The construction comprises a generally dome-shaped framework which includes a number of split-leg beams 16 connected at the apex by a ring or doughnut 17 (Figure 5).
Thus, each split-leg beam 16 has an upper section 16a which extends radially outwards from the apex, then two diverging lower sections 16b, arranged so that respective lower sections 16b of adjacent split-leg beams extend parallel to each other (Figure 4).
Circumferential strutting is provided by beams 18 extending between adjacent split-leg beams 16, at the outer ends of their upper sections 16a. A support beam 10, for the upper wheel of the respective retractable roof panel 5, extends radially from the doughnut 17 to the beam 18, mid-way between each pair of upper leg sections 16a. Fixed, flat panels are provided over the outer areas of the roof, i. e. between the lower leg sections 16b, outwardly of the circumferential beams 18.
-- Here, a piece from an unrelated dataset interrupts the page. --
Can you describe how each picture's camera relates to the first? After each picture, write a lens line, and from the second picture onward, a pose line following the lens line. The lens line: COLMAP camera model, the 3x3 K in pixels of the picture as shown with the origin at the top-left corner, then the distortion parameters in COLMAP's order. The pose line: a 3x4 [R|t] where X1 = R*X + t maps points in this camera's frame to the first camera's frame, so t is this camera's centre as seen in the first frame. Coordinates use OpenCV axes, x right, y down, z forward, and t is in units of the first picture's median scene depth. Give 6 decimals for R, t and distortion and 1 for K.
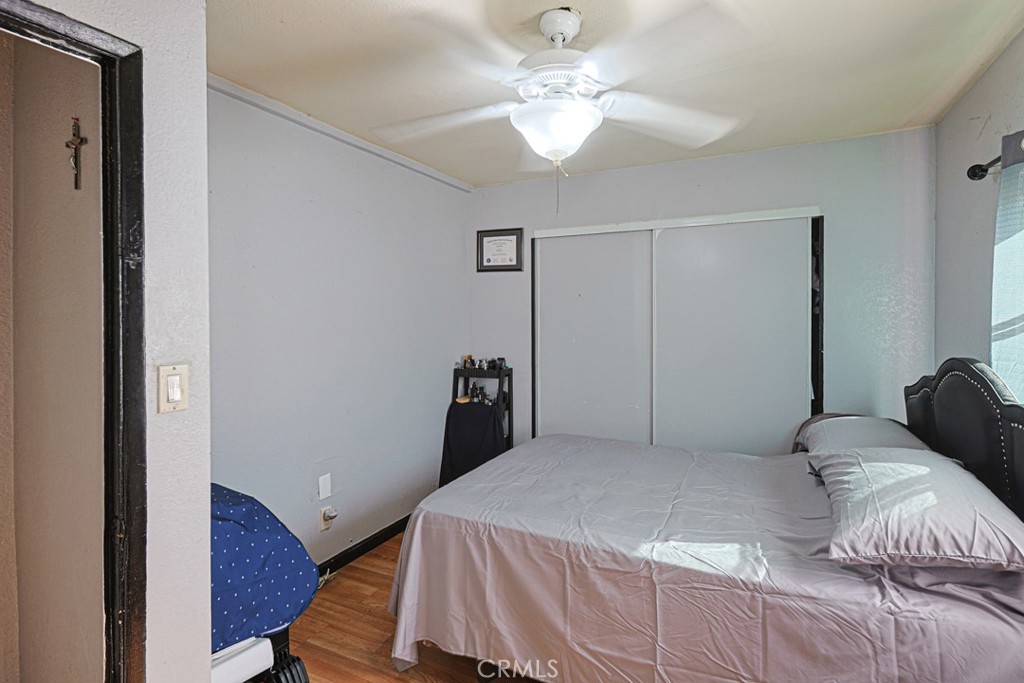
lens RADIAL K [[500.3, 0, 512.1], [0, 500.3, 316.0], [0, 0, 1]] dist [-0.117391, -0.000048]
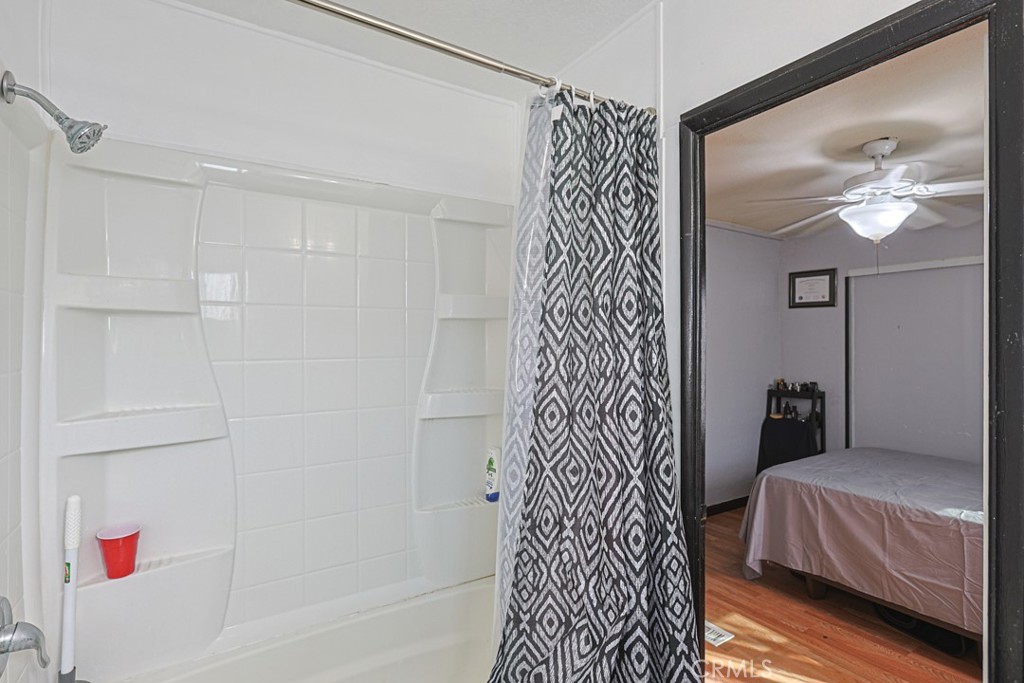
lens RADIAL K [[497.3, 0, 506.6], [0, 497.3, 338.3], [0, 0, 1]] dist [-0.002703, 0.000068]
pose [[0.856435, 0.002219, -0.516250, -0.084833], [-0.008380, 0.999919, -0.009604, -0.002266], [0.516187, 0.012552, 0.856384, -0.800777]]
The wheels 6 of each retractable roof panel 5 run on metal plates 12 mounted to the lower leg sections 16b and to the beam 10: these metal plates are levelled up after the structure has taken up its dead load deflected shape. Each wheel 6 is of solid rubber and runs between a pair of guide rails 22 (Figure 7): each wheel is mounted to its panel 5 by means of a suspension mechanism and at least the wheel at the top corner of the panel incorporates a brake, the suspension mechanism and brake being indicated diagrammatically at 19 and 24, respectively, in Figure 7. Wind uplift on the panel 5 is resisted by hooked metal straps 25 carried by the wheel mounts and engaging under hook-section rails 26 secured to the sides of the support beam 10: wind uplift is accordingly transferred from the panel 5 to the main structure.
Referring to Figure 8, a drive motor 7 is mounted to the underside of each retractable panel 5 via a constant force system 23, comprising hydraulic cylinders, which ensures that the toothed drive cog 8 maintains engagement with a toothed rack 9 which extends along the support beam 10.
An emergency/parking brake 11 is provided (Figures 9 and 10) and arranged to turn about its pivot 15 under gravity, for its lower end to engage the rack 9, when the power to drive the motor is off. A fractional movement of the panel 5 up the slope under power releases the brake 11, which remains latched in its disengaged position (Figure 10) whilst power is on. The brake 24 is applied automatically when the power is off.
The retractable panel is, however, arranged to open partially under gravity, in the event of a loss of power to the building. For this purpose, the brake 11 may be arranged to be ineffective over an upper portion of the panel's movement, say the upper 2 metres, and the brake 24 ineffective in the event of loss of power to the building.
Referring to Figure 4, dampers 13 are provided to absorb the energy of the moving panel 5 at the top and bottom of its travel. Further, emergency crash barriers 14 are provided near the bottom travel position to restrain the panel should it slide down the roof, out of control.